А из него вырос петух. Самый горластый на всей улице Зелёной, с самым красивым хвостом. Может, оттого, что он рос без всякого коллектива, он вырос сердитым. Не выносит громких разговоров, как кто крикнет — он клюётся. Пришлось делать на заборе ящик для газет и писем, потому что почтальон отказывается входить на участок: однажды он вошёл, крикнул: «Почта-а!» — а Вельзевул побежал за ним бегом, взлетел и клюнул в ухо. Прабабушка полчаса за этого петуха извинялась.
Сейчас Вельзевул заперт в сарае. Потому что на улице Зелёной — футбол. Сотни болельщиков кричат во все глотки, и Вельзевул в сарае от волнения непрерывно кукарекает. Игра в разгаре. Идёт второй тайм. 2:0 в пользу «Спартака». Удар по воротам противника. Штанга! Ещё удар. Го-о-о-ол! — крики, шум, аплодисменты, дудят дудки, трещат трещотки…
Но на улице Зелёной, куда ни погляди, ни одного человека. Удары по мячу, крики болельщиков несутся из раскрытых окон домов. Сорок домов на улице и сорок футбольных полей на мерцающих голубых экранах. Далеко отсюда, в чужой стране, на чужом стадионе сейчас играет советская команда «Спартак», защищает спортивную честь нашей Родины. И все болельщики с Зелёной улицы, все дачники и местные жители, все мальчишки-школьники, у которых каникулы, и слесарь, и истопник, и сторож в детском саду — все на посту возле телевизора.
И прабабушка Матвея и прадед — тоже. И потому у Матвея два часа полной свободы.

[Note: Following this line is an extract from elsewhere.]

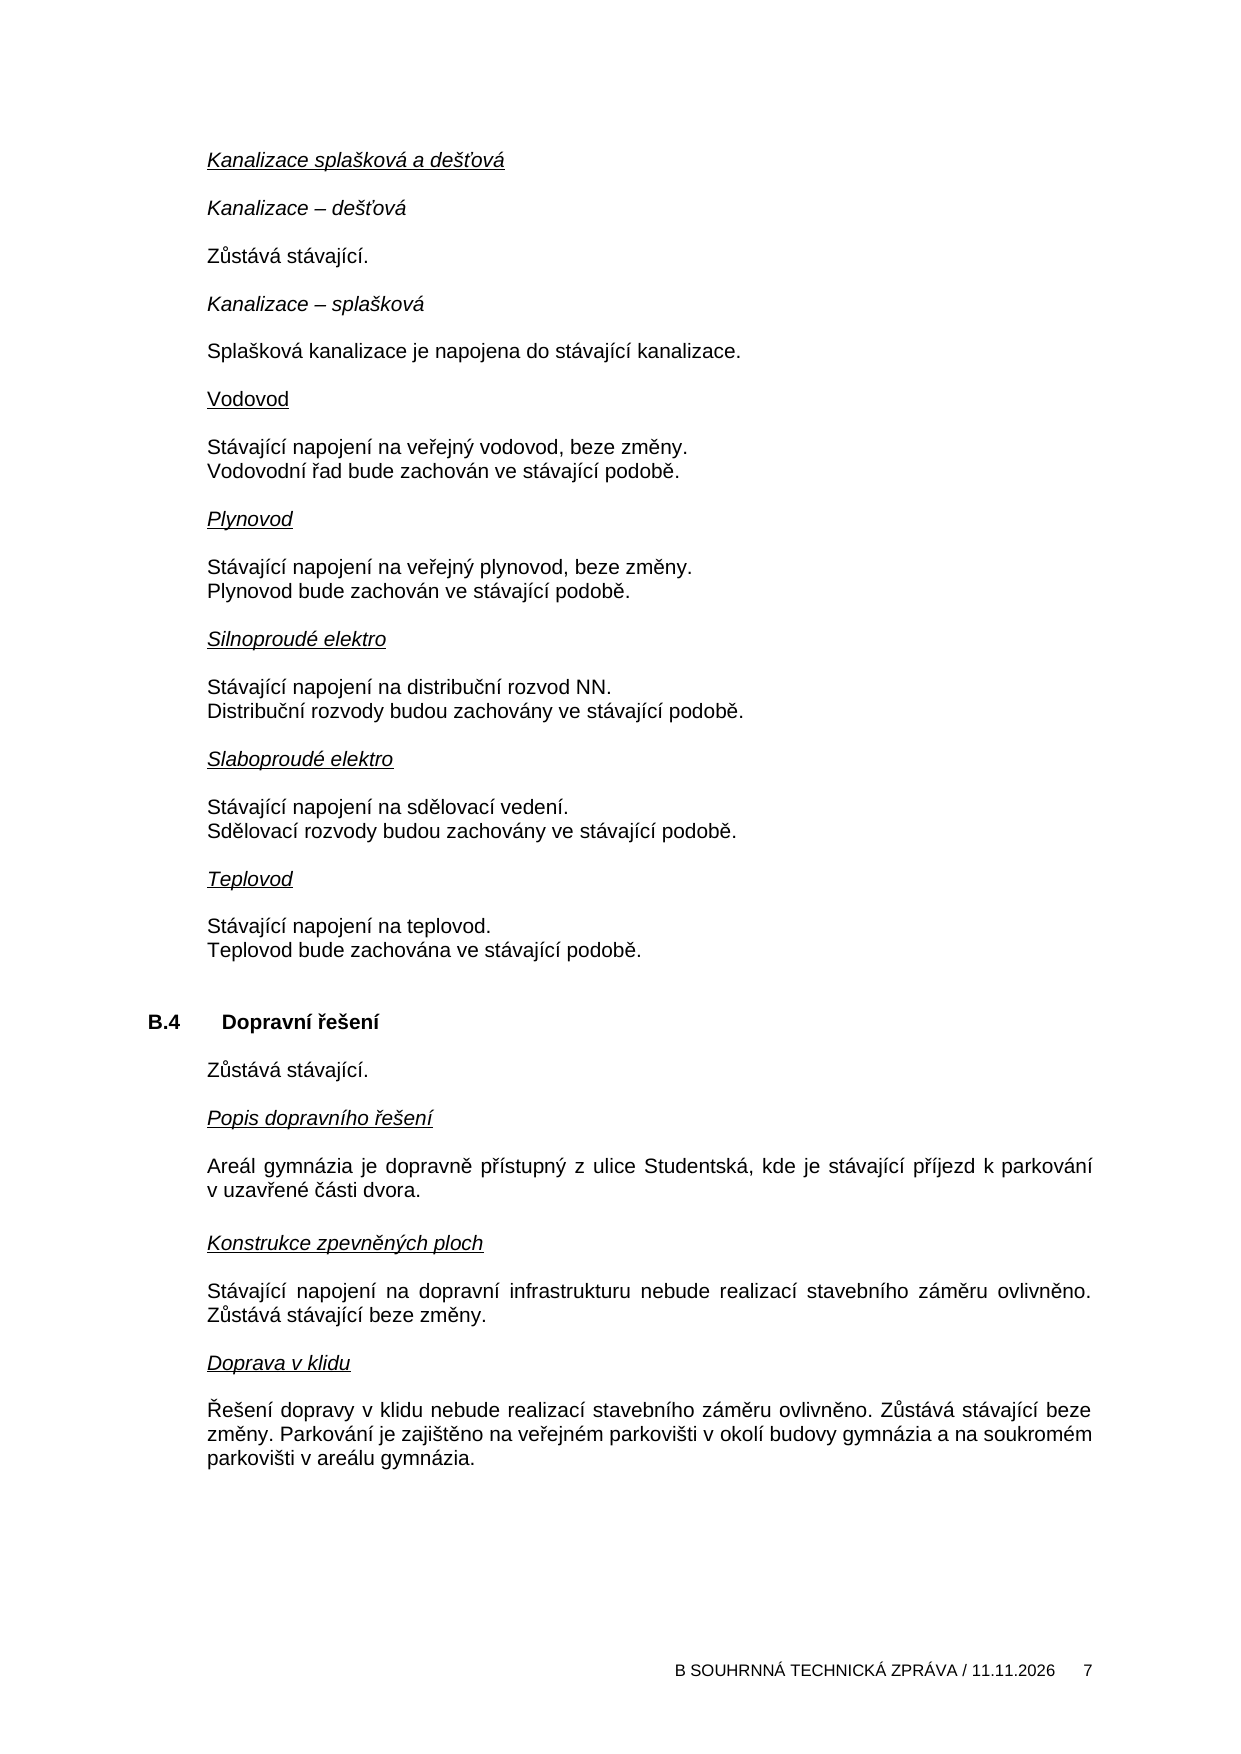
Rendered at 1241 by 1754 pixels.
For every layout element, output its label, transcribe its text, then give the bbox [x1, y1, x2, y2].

text Vodovod [207, 387, 1092, 411]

Сам Матвей за футбол не болеет. Не болеет, и всё. Он болеет зимой за хоккей с шайбой. И у него есть отличная клюшка, на ней один папин знакомый, взрослый хоккеист, написал шариковой ручкой: «Быстрота и натиск!» Этой клюшке все мальчишки в ленинградском дворе завидовали. Но то — зимние мальчишки. А теперешние, летние, Панков и Пискля, ему даже не поверили. Разговор про клюшку шёл у них через забор: Панков, Дёмочкин и Пискля были в детском саду, а Матвей на улице. Матвей им рассказал про клюшку и совершенно взрослого хоккеиста.
— Заливаешь, — сказал тогда Панков.
А это значит — врёшь.
И только один Дёмочкин ему поверил, Дёмочкин, который всегда задумывается.
Была бы тут у Матвея клюшка, он и на траве показал бы Панкову и Пискле, как он одним махом загоняет шайбу в ворота. Но клюшки нет, и ворот нет, и показывать некому. Матвей бродит по участку. Зачем ему прекрасная свобода, если ему некуда её девать?